Exercise description
Every line in the records below with the string "Right" is to be copied out.

Provided information
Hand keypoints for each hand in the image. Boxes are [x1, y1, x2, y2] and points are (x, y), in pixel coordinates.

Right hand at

---

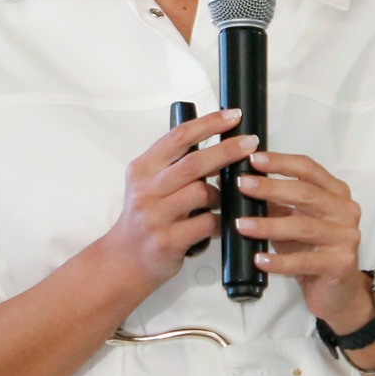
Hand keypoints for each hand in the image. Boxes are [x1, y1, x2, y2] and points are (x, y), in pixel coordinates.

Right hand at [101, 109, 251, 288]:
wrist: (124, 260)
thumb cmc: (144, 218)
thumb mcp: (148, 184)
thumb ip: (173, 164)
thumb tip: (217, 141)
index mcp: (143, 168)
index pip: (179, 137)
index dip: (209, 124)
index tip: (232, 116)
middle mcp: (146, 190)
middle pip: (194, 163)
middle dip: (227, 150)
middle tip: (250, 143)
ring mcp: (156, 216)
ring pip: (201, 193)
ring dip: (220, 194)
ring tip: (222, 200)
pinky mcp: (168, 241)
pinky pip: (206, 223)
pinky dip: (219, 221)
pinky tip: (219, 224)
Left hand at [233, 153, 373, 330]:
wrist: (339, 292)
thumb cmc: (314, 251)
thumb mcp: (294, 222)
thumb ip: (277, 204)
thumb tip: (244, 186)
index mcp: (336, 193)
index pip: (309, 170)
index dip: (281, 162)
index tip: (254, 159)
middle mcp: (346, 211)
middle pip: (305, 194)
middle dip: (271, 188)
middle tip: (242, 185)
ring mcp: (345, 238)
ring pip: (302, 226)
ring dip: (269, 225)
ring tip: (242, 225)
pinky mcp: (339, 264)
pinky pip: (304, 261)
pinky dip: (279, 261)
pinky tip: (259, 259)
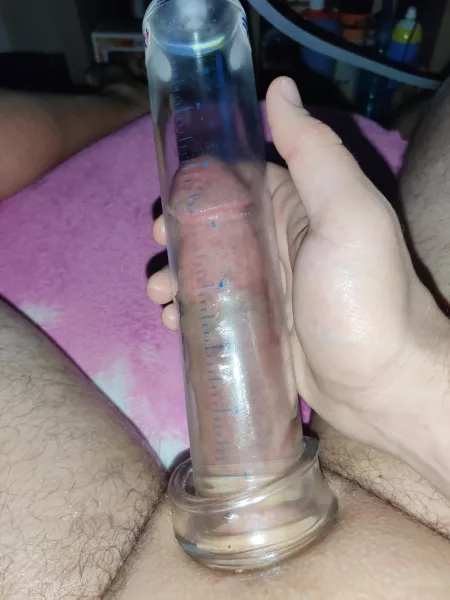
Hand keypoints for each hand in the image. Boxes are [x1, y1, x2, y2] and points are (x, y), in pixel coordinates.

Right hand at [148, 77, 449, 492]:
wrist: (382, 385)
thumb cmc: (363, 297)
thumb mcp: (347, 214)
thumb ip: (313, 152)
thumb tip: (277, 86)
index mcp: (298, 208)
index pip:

* * *

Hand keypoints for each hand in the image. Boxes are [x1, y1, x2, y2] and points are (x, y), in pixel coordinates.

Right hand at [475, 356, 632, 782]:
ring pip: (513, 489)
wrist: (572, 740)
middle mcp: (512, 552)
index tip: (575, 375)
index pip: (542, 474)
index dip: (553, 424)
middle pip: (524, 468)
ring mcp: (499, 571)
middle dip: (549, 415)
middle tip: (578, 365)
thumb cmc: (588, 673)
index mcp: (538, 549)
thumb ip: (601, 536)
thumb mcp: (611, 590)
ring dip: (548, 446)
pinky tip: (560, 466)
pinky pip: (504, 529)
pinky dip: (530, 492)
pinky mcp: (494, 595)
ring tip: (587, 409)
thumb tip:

Solution to this exercise
Right hand at
Right hand at [101, 109, 251, 288]:
Right hand at [148, 77, 449, 492]:
Right hand at [475, 356, 632, 782]:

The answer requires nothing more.